Linares-Barranco Alejandro, Liu Hongjie, Rios-Navarro Antonio, Gomez-Rodriguez Francisco, Moeys Diederik P, Delbruck Tobi
Robotic and Technology of Computers Lab, University of Seville, ES41012 Sevilla, Spain.
Institute of Neuroinformatics, ETHZ-UZH, CH8057 Zurich, Switzerland.
Entropy (Basel). 2018 Jun 19;20(6):475. doi: 10.3390/e20060475.
Taking inspiration from biology to solve engineering problems using the organizing principles of biological neural computation is the aim of the field of neuromorphic engineering. This field has demonstrated success in sensor based applications (vision and audition) as well as in cognition and actuators. This paper is focused on mimicking the approaching detection functionality of the retina that is computed by one type of Retinal Ganglion Cell (RGC) and its application to robotics. These RGCs transmit action potentials when an expanding object is detected. In this work we compare the software and hardware logic FPGA implementations of this approaching function and the hardware latency when applied to robots, as an attention/reaction mechanism. The visual input for these cells comes from an asynchronous event-driven Dynamic Vision Sensor, which leads to an end-to-end event based processing system. The software model has been developed in Java, and computed with an average processing time per event of 370 ns on a NUC embedded computer. The output firing rate for an approaching object depends on the cell parameters that represent the needed number of input events to reach the firing threshold. For the hardware implementation, on a Spartan 6 FPGA, the processing time is reduced to 160 ns/event with the clock running at 50 MHz. The entropy has been calculated to demonstrate that the system is not totally deterministic in response to approaching objects because of several bioinspired characteristics. It has been measured that a Summit XL mobile robot can react to an approaching object in 90 ms, which can be used as an attentional mechanism. This is faster than similar event-based approaches in robotics and equivalent to human reaction latencies to visual stimulus.

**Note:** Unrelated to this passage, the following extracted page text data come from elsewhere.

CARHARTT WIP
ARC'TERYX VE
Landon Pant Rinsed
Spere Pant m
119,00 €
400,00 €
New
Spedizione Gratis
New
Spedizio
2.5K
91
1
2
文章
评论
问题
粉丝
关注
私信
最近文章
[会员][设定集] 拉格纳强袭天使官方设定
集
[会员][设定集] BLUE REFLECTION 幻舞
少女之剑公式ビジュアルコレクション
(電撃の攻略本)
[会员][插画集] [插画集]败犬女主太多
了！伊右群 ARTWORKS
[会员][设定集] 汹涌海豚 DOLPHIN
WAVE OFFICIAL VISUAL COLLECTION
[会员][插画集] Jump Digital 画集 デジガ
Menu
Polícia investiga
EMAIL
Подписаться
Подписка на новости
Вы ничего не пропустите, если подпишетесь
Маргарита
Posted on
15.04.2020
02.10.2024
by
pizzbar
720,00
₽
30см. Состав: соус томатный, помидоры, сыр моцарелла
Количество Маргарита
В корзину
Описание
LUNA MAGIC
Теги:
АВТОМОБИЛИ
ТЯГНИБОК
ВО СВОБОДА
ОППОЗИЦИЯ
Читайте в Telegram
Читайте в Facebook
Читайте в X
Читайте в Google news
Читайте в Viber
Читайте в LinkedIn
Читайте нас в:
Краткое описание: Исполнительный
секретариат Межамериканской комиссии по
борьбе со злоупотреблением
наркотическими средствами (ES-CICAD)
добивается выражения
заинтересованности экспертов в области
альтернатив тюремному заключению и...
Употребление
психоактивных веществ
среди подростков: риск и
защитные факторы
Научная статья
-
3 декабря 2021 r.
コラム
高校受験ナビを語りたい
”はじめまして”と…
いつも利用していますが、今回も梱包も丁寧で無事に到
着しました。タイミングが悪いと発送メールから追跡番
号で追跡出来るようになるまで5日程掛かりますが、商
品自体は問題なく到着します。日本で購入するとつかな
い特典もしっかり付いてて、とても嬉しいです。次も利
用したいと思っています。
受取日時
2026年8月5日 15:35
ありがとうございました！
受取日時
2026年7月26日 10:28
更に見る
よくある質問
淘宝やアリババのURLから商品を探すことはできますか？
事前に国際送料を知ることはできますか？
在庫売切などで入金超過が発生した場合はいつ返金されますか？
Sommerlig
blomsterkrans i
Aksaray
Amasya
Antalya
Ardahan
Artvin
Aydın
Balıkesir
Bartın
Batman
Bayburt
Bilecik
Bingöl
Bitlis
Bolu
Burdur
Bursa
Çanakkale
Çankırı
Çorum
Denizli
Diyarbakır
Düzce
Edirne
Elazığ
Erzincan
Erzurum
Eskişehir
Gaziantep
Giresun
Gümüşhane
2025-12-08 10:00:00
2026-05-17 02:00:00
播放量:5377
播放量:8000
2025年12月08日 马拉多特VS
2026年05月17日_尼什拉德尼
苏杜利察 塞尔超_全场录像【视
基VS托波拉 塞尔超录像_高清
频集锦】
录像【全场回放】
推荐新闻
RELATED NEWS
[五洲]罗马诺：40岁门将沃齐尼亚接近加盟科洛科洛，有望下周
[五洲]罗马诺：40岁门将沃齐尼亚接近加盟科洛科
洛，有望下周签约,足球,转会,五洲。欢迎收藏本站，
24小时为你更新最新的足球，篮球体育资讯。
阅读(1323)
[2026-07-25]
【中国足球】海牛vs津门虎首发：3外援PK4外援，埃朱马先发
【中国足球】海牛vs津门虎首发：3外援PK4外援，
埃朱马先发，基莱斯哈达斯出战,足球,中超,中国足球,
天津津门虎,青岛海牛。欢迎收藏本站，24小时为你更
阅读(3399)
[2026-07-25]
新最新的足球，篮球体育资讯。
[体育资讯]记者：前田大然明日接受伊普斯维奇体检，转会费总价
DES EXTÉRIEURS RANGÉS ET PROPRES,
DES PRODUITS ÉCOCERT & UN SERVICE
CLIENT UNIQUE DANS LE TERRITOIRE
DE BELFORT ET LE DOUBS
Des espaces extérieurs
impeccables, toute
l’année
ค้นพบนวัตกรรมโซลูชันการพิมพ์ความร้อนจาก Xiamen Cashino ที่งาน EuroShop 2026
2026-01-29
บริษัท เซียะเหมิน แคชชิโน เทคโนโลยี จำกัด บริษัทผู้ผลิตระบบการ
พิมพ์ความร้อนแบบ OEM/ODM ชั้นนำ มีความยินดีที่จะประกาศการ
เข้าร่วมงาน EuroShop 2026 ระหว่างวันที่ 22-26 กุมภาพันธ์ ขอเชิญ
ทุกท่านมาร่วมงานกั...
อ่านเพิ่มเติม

从生物学中汲取灵感,利用生物神经计算的组织原则来解决工程问题,这是神经形态工程领域的目标。该领域已在基于传感器的应用(视觉和听觉)以及认知和致动器方面取得了成功。本文重点在于模仿由一种视网膜神经节细胞(RGC)计算出的视网膜接近检测功能及其在机器人技术中的应用。当检测到一个正在扩大的物体时,这些RGC会传输动作电位。在这项工作中,我们比较了这种接近功能的软件和硬件逻辑FPGA实现方式以及应用于机器人时的硬件延迟,将其作为一种注意力/反应机制。这些细胞的视觉输入来自一个异步事件驱动的动态视觉传感器,这导致了一个基于端到端事件的处理系统。软件模型是用Java开发的,在一台NUC嵌入式计算机上每个事件的平均处理时间为370纳秒。对于一个正在接近的物体,输出激发率取决于代表达到激发阈值所需输入事件数量的细胞参数。对于硬件实现,在一个Spartan 6 FPGA上,当时钟运行在50 MHz时,处理时间减少到了160纳秒/事件。已经计算了熵,以证明由于几个受生物启发的特性,该系统对接近物体的响应并非完全确定。据测量,一台Summit XL移动机器人能够在90毫秒内对一个接近的物体做出反应,这可以用作一种注意力机制。这比机器人技术中类似的基于事件的方法要快,并且与人类对视觉刺激的反应延迟相当。